In the İstanbul Pedestrian Exhibitions I: Nişantaşı (2002), while Fuat Şahinler created an individual project, Murat Şahinler collaborated with younger artists and established a group under the name »Independent Fake Movement«. With their site-specific Park Cage (2002) project, the Independent Fake Movement (Murat Bayındır, Enis Özbek, Ertuğ Sönmez & Murat Şahinler) draws attention to the fragmentation of space. The project is composed of the mechanical sculptures they name »Silosonofil« placed on the border of the park and the space created by the opening up of the park’s border. Park Cage proposes the meeting of the green and the pavement by removing of the border wall and grids and unifying of the two public spaces that have been separated from each other. Furthermore, it anticipates including the Maçka Park, which constitutes one of the terraces of İstanbul, in the pedestrian panorama. Likewise, Fuat Şahinler’s Untitled(2002) is related to a rare situation that is stepping back of the private space to accommodate public space. With this project, veiling the space in front of a landmark building, the Milli Reasürans building's façade with a giant spider web, he at once points to the well-intended effort to create a public space by carving the buildin's façade and also underlines the paradox emerging from the exclusion of the building's ground floor from pedestrian motion.

Şahinlers participate in Call me ISTANBUL ist mein Name with a new proposal that they created specifically for the exhibition: Not To Be Or To Be (Bir Yokmuş, Bir Varmış)(2003-2004). Living in a city where the minarets occupy the skyline like a chorus made such a project inevitable for Şahinlers; especially, when we consider the impact of change in the whole panorama of the city only through intervening the form of minarets, the most frequent vertical elements in İstanbul.
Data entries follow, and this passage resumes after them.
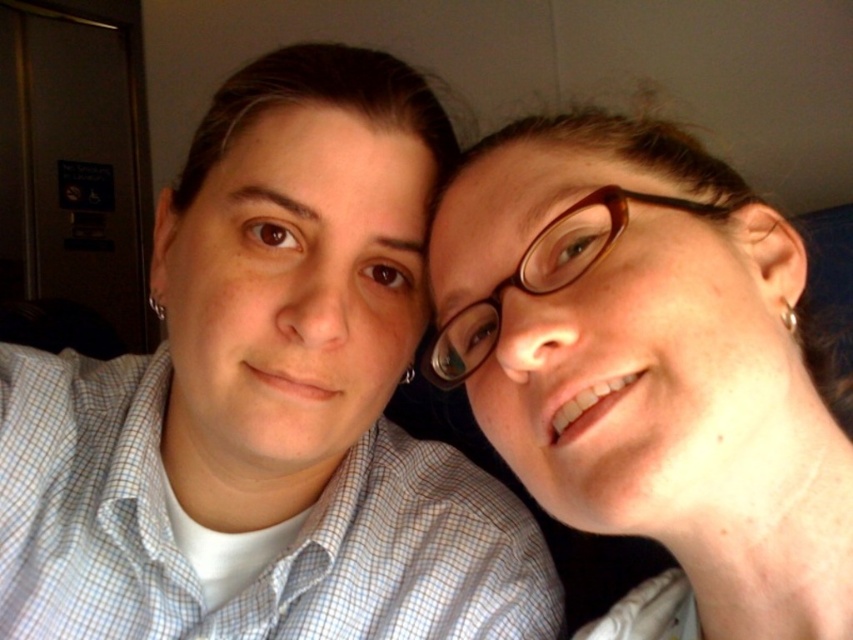
You are holding a 12 inch ruler and want to measure the distance between yourself and the brown glossy glasses at upper right in the image. Can you reach the glasses with the ruler without moving?

The distance between you and the brown glossy glasses at upper right is 13.52 inches, so the 12 inch ruler is too short to reach the glasses.

You are taking a photo of two people standing in front of you. The first person is at point (668,253) and the second is at point (427,378). Which person is closer to you?

The person at point (668,253) is closer to you than the person at point (427,378) because the point (668,253) is closer to the camera.

You are taking a photo of two people in an indoor setting. The scene includes a brown glossy glasses at upper right represented by point (650, 362). Where should you position your camera to ensure the glasses are centered in the frame?

To center the brown glossy glasses at upper right in the frame, position the camera so that the point (650, 362) aligns with the center of the viewfinder.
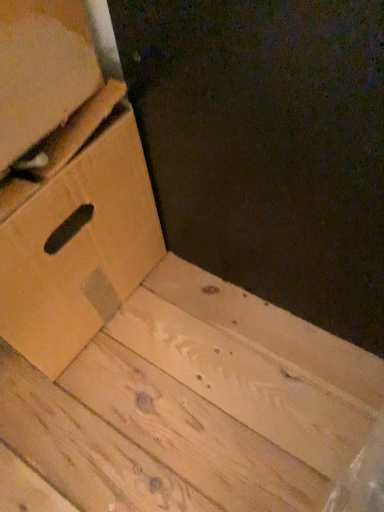
Question: Is matte cardboard box at left smaller than brown cardboard drawer at lower left?

Choices:
 (A) no
 (B) yes

Answer: (B)

Question: Is matte cardboard box at left to the left of brown cardboard drawer at lower left from the viewer's perspective?

Choices:
 (A) no
 (B) yes

Answer: (A)

Question: Could you tell me if matte cardboard box at left is turned towards brown cardboard drawer at lower left?

Choices:
 (A) yes
 (B) no

Answer: (B)

Question: Considering the relative positions of matte cardboard box at left and brown cardboard drawer at lower left in the image provided, is matte cardboard box at left to the right of brown cardboard drawer at lower left from the viewer's perspective?

Choices:
 (A) no
 (B) yes

Answer: (B)

Question: From the image's perspective, is matte cardboard box at left on top of brown cardboard drawer at lower left?

Choices:
 (A) yes
 (B) no

Answer: (A)

Question: Considering the relative sizes of matte cardboard box at left and brown cardboard drawer at lower left in the image provided, is matte cardboard box at left thinner than brown cardboard drawer at lower left?

Choices:
 (A) yes
 (B) no

Answer: (A)

Question: Is brown cardboard drawer at lower left aimed at matte cardboard box at left?

Choices:
 (A) no
 (B) yes

Answer: (A)

Question: Would you consider brown cardboard drawer at lower left to be distant from matte cardboard box at left?

Choices:
 (A) yes
 (B) no

Answer: (B)

Question: Is brown cardboard drawer at lower left wider than matte cardboard box at left?

Choices:
 (A) no
 (B) yes

Answer: (B)

Question: Can you confirm if brown cardboard drawer at lower left is shorter than matte cardboard box at left?

Choices:
 (A) yes
 (B) no

Answer: (B)

Question: Is brown cardboard drawer at lower left outside of matte cardboard box at left?

Choices:
 (A) yes
 (B) no

Answer: (A)

Question: Is brown cardboard drawer at lower left bigger than matte cardboard box at left?

Choices:
 (A) no
 (B) yes

Answer: (B)

Question: Is matte cardboard box at left wider or thinner than brown cardboard drawer at lower left?

Choices:
 (A) wide
 (B) thin

Answer: (B)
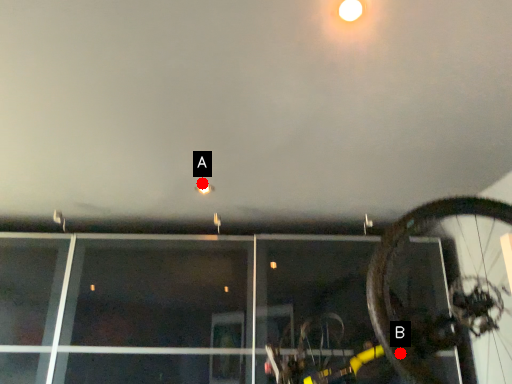
Question: Two points are circled on the image, labeled by A and B beside each circle. Which of the following is the farthest from the observer?

Choices:
 (A) A is further
 (B) B is further

Answer: (A)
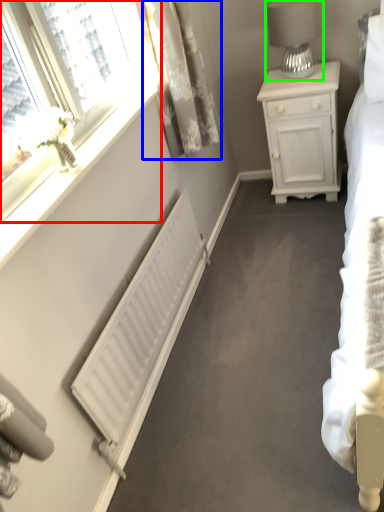
Question: Which object is the farthest from window (highlighted by a red box)? Choose among these: curtain (highlighted by a blue box) or table lamp (highlighted by a green box).

Choices:
 (A) curtain
 (B) table lamp

Answer: (B)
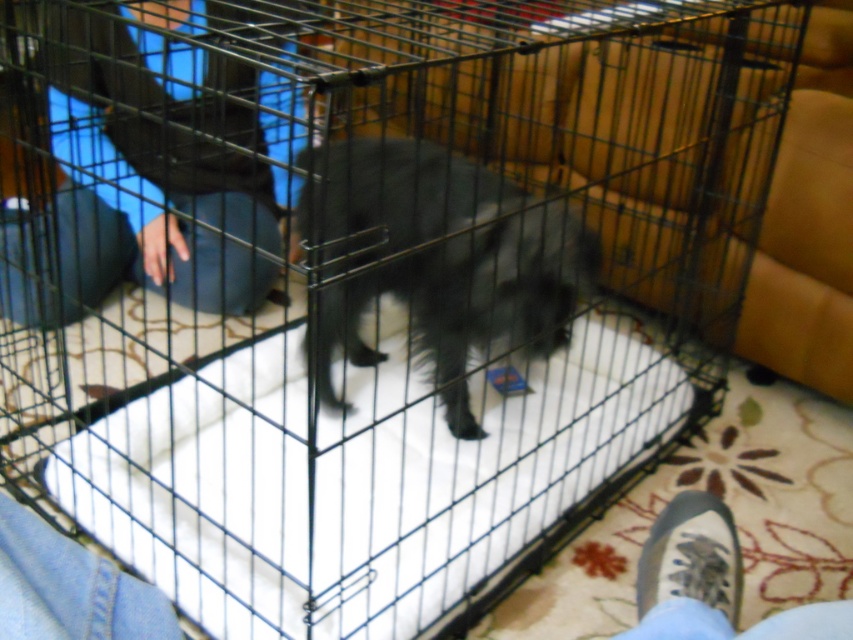
You are a delivery person who needs to place a small box on the floor near the gray fabric shoe at lower right without disturbing the black fuzzy dog at center. Considering their sizes, can you fit the box between them?

The black fuzzy dog at center is wider than the gray fabric shoe at lower right, so there should be enough space to place the small box between them as long as the box is smaller than the dog.

Based on the photo, you are a service robot in a pet store. You need to move a toy from the blue jeans at left to the black fuzzy dog at center. Which direction should you move the toy?

The blue jeans at left is on the left side of the black fuzzy dog at center, so you should move the toy to the right to reach the black fuzzy dog at center.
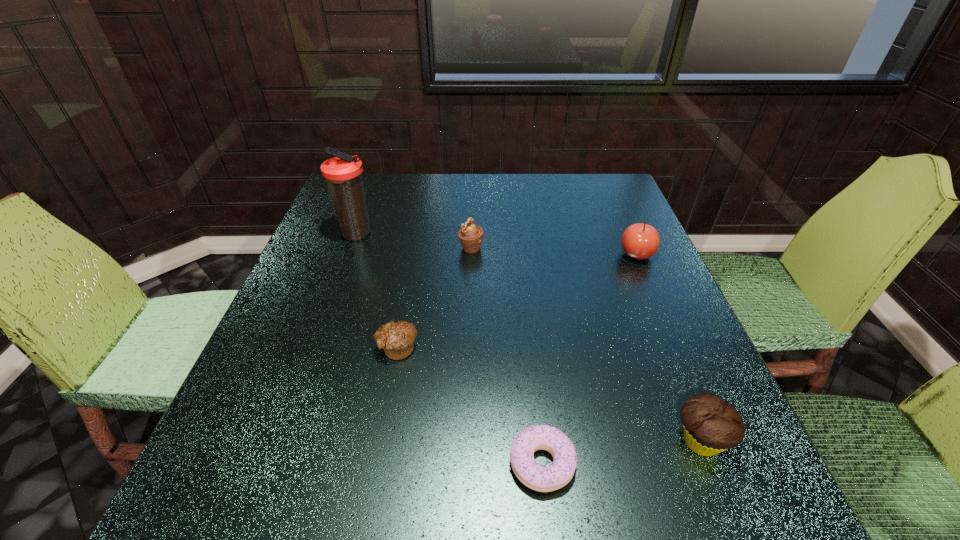
Where is `unoccupied position between the apple and the fourth farthest object`? The height and width of the screenshot is (540, 960). unoccupied position between the apple and the fourth farthest object is located at coordinates (517, 301).

The image size is (960, 540). What are the coordinates of `vacant space in between the farthest muffin and the second nearest muffin` in the screenshot? It's located at pyautogui.click(x=434, y=298).

Find the location of `free spot between the nearest muffin and the second muffin from left to right`. free spot between the nearest muffin and the second muffin from left to right is located at coordinates (586, 345).

This screenshot has height=540, width=960. In order to click on empty space that is in between the apple and the tallest object in this screenshot , I will do pyautogui.click(x=496, y=245).

Find the location of a particular element. The height and width of the screenshot is (540, 960). empty space that is in between the tallest object and the apple is located at coordinates (496, 245).

The width and height of the screenshot is (960, 540). Identify the location of object that is the second closest one to the apple. (710, 426).

Locate which object ranks fifth in proximity to the shortest muffin. Please provide its 2D coordinates. Your answer should be formatted as a tuple, i.e. [(x, y)], where the tuple contains the x and y coordinates of a point satisfying the conditions above.

[(640, 241)]

Locate which muffin ranks second in proximity to the shortest muffin. Please provide its 2D coordinates. Your answer should be formatted as a tuple, i.e. [(x, y)], where the tuple contains the x and y coordinates of a point satisfying the conditions above.

[(710, 426)]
İstanbul has been going through a series of transformations in almost every level including urbanism and architecture since 1980’s that marked the date of the oppressive coup d’etat but simultaneously adaptation of a liberal economic model, which fostered the process of the integration of Turkey into the global economy. Consequently, besides the shifts, relocations and restructuring certain zones and centres for different concentrations like business and finance, media and transportation, contemporary architectural complexes and forms like high-rise office buildings were initiated during this period. However, the traditional Islamic architectural forms have survived intact also throughout this transitional period. Although Islam in Turkey has been adapting itself to the newly emerging cultural, social, even technological formations and invents novel styles like initiating Turban (headscarf) instead of çarşaf (chador), electronic counter instead of classic tespih (prayer-beads), no one dares to interfere the traditional mosque format which is the Ottoman Classical period. Şahinlers enjoy the idea of marrying the traditional Islamic forms such as minaret with contemporary modes and technology, and create a minaret with a hydraulic elevator appearing only five times a day during the prayer times. It can also be read as a high-rise building for a single person, mocking the impersonalised scale of the towers, which disappears when it does not function. In the Call me ISTANBUL ist mein Name exhibition, they collaborate with Cevdet Erek, sound artist and one of the architects of the exhibition, to join the minaret with a sound project referring to the call to prayer (ezan). It will also serve to carry the audience up to 8 meters high to experience a prayer time at the Şerefe (minaret balcony) as well as to see the exhibition from a bird-eye view.